Having plenty of land, UC could have expanded up, not out. There was plenty of room to build. But they chose to destroy private, tax-paying property instead. More permanent population and taxes lost. Of course, UC gives much back – but count the cost.
And everyone loves Children’s Hospital. Does that mean everything they do is right? Expansion is great, but at what cost? Cincinnati has many large nonprofit institutions that contribute to our community in many ways. But we forget there should be a balance. Over the decades, Cincinnati has lost acres and acres of tax-paying property to tax-exempt institutions.
The pictures online at Cincinnati.com showed houses boarded up – where families once lived. We should cherish homeowners and taxpayers in the inner city. Instead, short-sighted planners expect employees or visitors will drive from the suburbs, park in the new garage, and drive back home. (Yes, I know Children’s is spending some money to encourage housing, but it’s minimal compared to the harm.)
Having more taxpayers with good jobs is great for Cincinnati. But taxpayers who actually live in Cincinnati are much better because they spend their paychecks where they are earned, promoting local investment, which leads to even more jobs
The community council adamantly opposed the project; they don’t oppose progress – they endorsed a new hotel and office building at Reading and MLK.
It’s hard to believe that Children’s couldn’t have worked an accommodation, but the plans were already so far along. Children’s was gonna do what they were gonna do. As usual in these projects, the “community involvement” was just eyewash. Councilman Wendell Young gave one of the best speeches ever; I can’t say it any better, so I’ll quote just a bit.
“Think of what this expansion is doing to a neighborhood that is constantly losing the things that hold a neighborhood together," Young said. “We have a chance to work together. To make your expansion plan be a plan that not only benefits the hospital but benefits the people around you.

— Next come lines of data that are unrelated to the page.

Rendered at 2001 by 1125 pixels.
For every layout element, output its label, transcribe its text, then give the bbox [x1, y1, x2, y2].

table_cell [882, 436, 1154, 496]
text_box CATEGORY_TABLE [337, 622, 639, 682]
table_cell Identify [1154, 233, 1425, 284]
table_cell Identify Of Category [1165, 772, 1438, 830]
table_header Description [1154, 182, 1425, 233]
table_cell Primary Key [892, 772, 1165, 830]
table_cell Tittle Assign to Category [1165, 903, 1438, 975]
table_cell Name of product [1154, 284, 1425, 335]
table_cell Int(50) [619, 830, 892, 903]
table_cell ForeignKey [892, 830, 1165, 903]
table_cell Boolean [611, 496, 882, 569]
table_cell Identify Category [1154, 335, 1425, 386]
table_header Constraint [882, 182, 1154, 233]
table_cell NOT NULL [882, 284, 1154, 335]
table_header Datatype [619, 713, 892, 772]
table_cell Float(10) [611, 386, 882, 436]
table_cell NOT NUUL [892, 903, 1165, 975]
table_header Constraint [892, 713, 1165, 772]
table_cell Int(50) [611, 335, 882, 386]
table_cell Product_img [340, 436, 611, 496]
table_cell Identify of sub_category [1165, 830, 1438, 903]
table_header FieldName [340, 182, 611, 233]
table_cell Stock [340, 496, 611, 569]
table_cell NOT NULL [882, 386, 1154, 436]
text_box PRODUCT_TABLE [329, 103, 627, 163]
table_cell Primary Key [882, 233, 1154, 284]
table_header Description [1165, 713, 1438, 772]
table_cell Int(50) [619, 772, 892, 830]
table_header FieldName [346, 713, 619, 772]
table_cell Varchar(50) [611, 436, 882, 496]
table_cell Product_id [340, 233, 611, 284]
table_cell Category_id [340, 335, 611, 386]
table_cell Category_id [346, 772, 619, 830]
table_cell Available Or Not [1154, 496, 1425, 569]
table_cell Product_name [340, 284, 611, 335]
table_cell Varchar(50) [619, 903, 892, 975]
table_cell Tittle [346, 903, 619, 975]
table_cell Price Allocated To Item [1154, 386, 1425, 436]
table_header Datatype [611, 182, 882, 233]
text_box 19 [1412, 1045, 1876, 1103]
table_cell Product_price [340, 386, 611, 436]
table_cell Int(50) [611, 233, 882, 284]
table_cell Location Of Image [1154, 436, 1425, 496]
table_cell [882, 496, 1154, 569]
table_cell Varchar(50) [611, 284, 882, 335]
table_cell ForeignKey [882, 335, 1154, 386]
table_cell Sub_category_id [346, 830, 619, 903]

“Your employees don’t want to walk the streets of Avondale. You put them in shuttle buses and move them back and forth. You’re rerouting a street, not for the benefit of the people in Avondale, but so that you can get in and out of the neighborhood in a hurry and you don’t have to look at where you are," he said.
“But I urge you to go outside and look at where you are . . . look at your neighbors . . . look at what’s going on around you. . . And ask yourself truly whether the expansion you plan will really benefit the neighborhood around you.
“How will you attract a grocery store; how can you bring back a neighborhood business district when you keep taking people out of the neighborhood? It’s people who make those things happen.
“They are people, not acreage in the way of what you want to do.
“I’m willing to bet that those of you who sat down and made this plan did not at the very inception involve your neighbors in that planning. And I am willing to bet that those of you who sat down and made this plan did not have many, and perhaps not any, people who look like me in that process.
“You find yourself in this position because you don’t really avail yourselves of the opportunity to truly partner with the neighborhood. That’s why people in the neighborhood feel you are not their partner. You’re the people who come to tell them what’s best for them and no matter what they have to say, you know better.”
It could have been UC taking more, or a private developer – the harm is much the same. How much private property must be destroyed before we learn the cost of losing historic neighborhoods and the community fabric they create.
Sometime, somewhere, someone needs to draw a line in the sand. No more projects that lose the city population, even if they do generate payroll taxes from suburbanites. No more kicking homeowners and residents out of our neighborhoods.
Councilmembers Young, Simpson, Seelbach, and Winburn tried to draw that line.